Saturday, 17 September 2011
Lonesome Dove - a point of view
A quotation at the front, from TK Whipple, Study Out the Land, perhaps sums up McMurtry’s intention. “Our past still lives in us … what they dreamed, we live, and what they lived, we dream.” McMurtry seems intent on debunking the myth of the cowboy; here we find they’re ordinary, not particularly bright, with simple empty lives in a gritty unforgiving world devoid of much culture. Yet, despite this, some of his characters grow into mythic proportions. Going on, though belabored by heart-rending grief, is heroic, and that’s what many in this book do: go forward, go on.
McMurtry employs the omniscient point of view (POV), beloved of so-called literary writers.

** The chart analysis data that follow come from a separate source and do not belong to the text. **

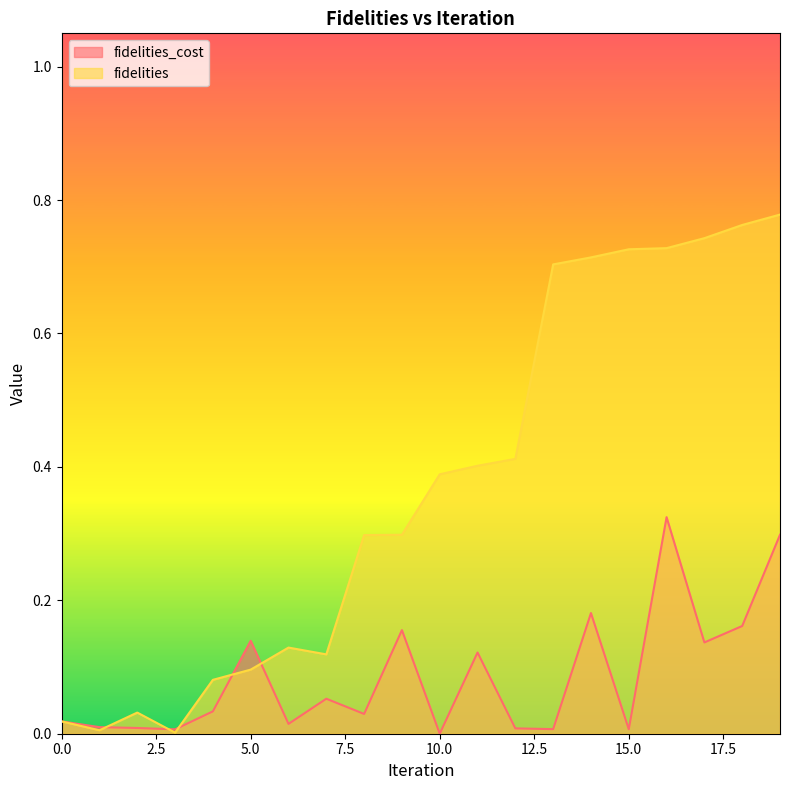

True or false: fidelities and fidelities_cost cross at least once.

True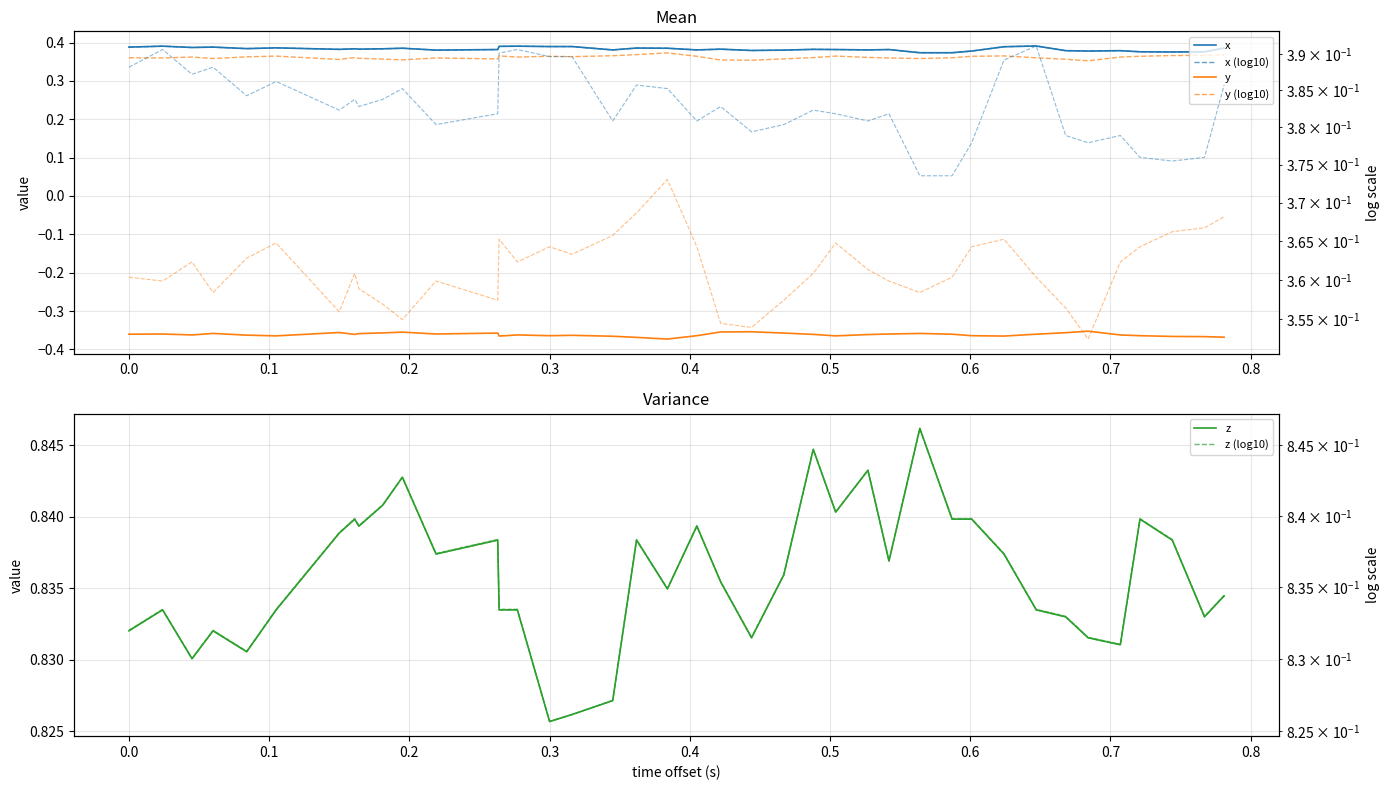

True or false: y and x cross at least once.

False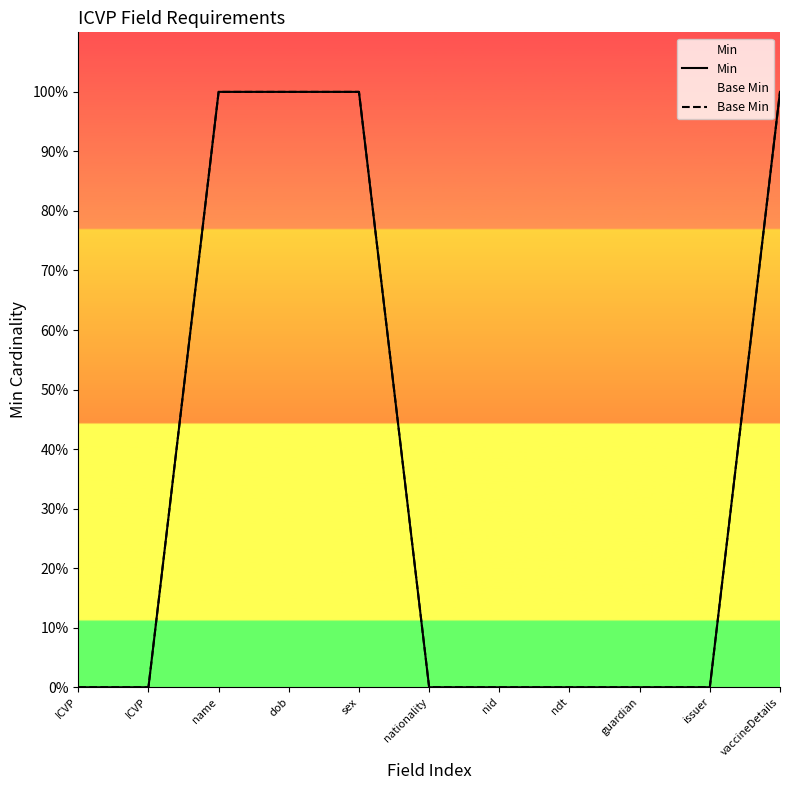

Which series has the largest total across all categories?

Min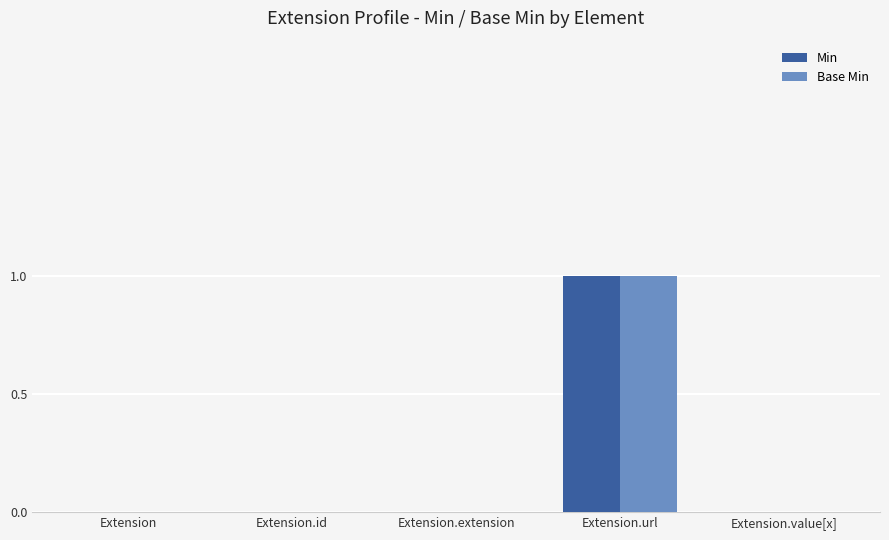

True or false: Min has a value of 0 at Extension.value[x].

True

Not for them the struggle to maintain consistent POV, rather they’d opt for the rather lazy head-hopping that thrusts the reader into the minds of several characters in the same scene. There’s nothing wrong with this, of course – though modern agents and publishers tend to prefer consistent character POV.
The main drawback with the omniscient POV is that the reader doesn’t get into any particular character’s head long enough to form a bond. So when a main character dies – and McMurtry does tend to kill off people the reader’s getting to like – the effect isn’t as devastating as it might have been if the character had been more deeply lodged in the reader’s psyche. By its very nature, omniscient POV isn’t as intimate as individual POV. The author is not only playing God, he’s letting you know he is.
That apart, I enjoyed the book immensely and was moved in parts. I felt that the creation of Gus McCrae is a classic – though inevitably we learn most about him from his voice, not his intimate thoughts.
So, don’t be put off by this tome’s length. It’s well worth reading. There’s a prequel and a sequel too!